Show every line below where "knee" can be found.

Provided material:
--- START ---

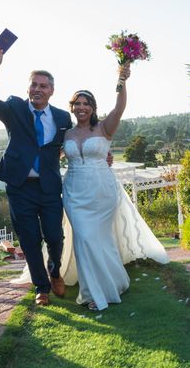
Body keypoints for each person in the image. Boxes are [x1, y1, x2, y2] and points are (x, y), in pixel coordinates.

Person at [63, 66, 169, 311]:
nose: (81, 107)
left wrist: (121, 80)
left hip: (101, 191)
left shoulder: (104, 128)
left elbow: (120, 108)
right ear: (72, 107)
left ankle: (111, 284)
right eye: (77, 103)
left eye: (86, 103)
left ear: (93, 107)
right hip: (73, 192)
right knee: (84, 239)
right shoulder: (66, 133)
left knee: (100, 239)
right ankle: (92, 292)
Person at [0, 49, 72, 307]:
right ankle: (41, 287)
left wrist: (104, 153)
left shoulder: (62, 117)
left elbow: (76, 140)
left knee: (55, 236)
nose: (37, 89)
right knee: (30, 239)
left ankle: (54, 271)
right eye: (34, 84)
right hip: (20, 187)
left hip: (49, 187)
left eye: (43, 86)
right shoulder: (15, 108)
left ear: (51, 91)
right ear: (28, 87)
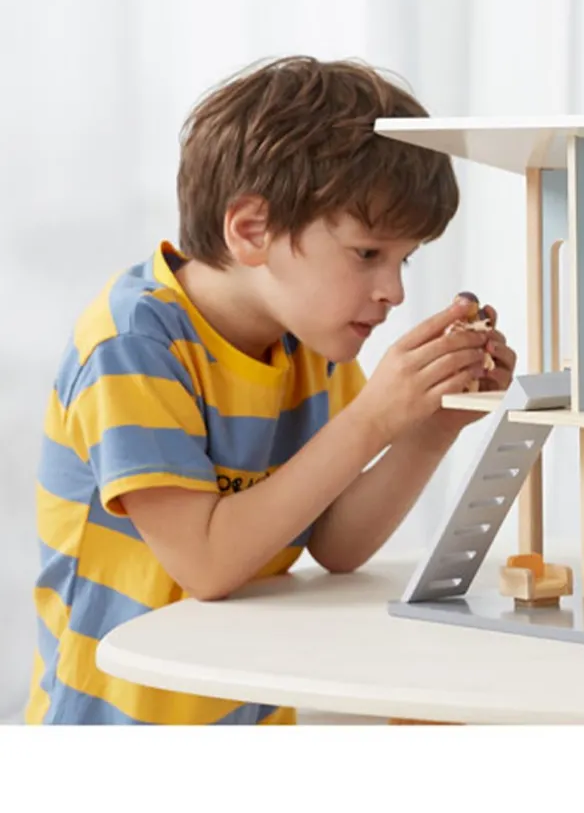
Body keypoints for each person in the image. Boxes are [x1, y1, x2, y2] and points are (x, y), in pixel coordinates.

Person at [25, 56, 517, 725]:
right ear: (252, 230)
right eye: (368, 254)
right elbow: (205, 563)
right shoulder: (133, 344)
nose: (394, 291)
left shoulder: (309, 341)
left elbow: (336, 544)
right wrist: (373, 419)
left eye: (405, 259)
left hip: (245, 713)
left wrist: (430, 425)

--- END ---

Result of this exercise:
right knee: (84, 239)
left knee: (100, 239)
left knee: (55, 236)
right knee: (30, 239)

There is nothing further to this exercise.